-- Work instructions --
How many lines in the listing below hold the word "January"? Answer with the number only.

-- Data in this exercise --
========================================================================
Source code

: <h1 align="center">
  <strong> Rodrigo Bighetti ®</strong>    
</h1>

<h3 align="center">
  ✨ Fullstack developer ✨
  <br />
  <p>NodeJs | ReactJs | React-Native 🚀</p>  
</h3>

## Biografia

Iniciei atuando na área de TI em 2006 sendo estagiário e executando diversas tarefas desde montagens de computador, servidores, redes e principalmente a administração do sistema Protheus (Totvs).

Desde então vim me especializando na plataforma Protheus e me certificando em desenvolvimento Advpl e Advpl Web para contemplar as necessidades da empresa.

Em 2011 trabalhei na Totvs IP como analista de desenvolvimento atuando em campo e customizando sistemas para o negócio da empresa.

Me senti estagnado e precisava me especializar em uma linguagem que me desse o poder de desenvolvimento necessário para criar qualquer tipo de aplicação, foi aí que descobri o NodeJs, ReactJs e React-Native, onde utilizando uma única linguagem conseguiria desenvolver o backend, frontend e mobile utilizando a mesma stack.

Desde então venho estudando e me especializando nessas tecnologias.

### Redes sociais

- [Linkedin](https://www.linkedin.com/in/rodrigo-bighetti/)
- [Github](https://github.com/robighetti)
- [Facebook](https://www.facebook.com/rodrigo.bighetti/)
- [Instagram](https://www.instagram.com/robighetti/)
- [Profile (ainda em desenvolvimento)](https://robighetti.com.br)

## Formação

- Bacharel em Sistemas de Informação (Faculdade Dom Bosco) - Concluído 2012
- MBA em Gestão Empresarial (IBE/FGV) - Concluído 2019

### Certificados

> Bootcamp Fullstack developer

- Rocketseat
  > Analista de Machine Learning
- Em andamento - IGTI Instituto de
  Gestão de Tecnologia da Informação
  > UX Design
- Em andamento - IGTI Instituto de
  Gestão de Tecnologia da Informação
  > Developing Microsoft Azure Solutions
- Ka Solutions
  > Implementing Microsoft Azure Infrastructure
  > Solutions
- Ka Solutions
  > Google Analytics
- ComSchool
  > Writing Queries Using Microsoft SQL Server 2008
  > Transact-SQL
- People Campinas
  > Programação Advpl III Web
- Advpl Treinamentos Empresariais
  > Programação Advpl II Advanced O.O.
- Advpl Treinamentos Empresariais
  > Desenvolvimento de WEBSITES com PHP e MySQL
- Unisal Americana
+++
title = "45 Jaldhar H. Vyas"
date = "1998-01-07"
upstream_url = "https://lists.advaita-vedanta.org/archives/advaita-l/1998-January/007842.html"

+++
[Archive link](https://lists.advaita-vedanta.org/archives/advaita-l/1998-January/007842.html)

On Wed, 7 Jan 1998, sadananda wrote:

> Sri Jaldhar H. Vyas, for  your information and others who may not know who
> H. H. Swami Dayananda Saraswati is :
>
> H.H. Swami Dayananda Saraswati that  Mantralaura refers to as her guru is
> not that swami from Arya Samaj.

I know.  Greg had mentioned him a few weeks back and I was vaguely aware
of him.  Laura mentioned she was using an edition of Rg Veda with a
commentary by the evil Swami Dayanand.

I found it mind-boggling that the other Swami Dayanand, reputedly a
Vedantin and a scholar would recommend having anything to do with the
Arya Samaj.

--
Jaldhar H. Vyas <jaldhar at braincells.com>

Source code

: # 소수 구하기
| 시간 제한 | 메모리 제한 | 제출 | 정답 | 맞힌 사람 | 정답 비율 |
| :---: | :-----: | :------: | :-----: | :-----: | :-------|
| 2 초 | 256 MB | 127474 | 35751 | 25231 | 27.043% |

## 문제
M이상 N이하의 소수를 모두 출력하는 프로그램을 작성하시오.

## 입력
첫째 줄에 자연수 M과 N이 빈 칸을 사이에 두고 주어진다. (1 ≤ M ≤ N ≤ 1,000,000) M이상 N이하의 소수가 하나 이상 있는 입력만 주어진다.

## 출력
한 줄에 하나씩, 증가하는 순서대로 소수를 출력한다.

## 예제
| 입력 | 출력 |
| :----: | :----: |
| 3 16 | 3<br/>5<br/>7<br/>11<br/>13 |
========================================================================
-- Reply --
2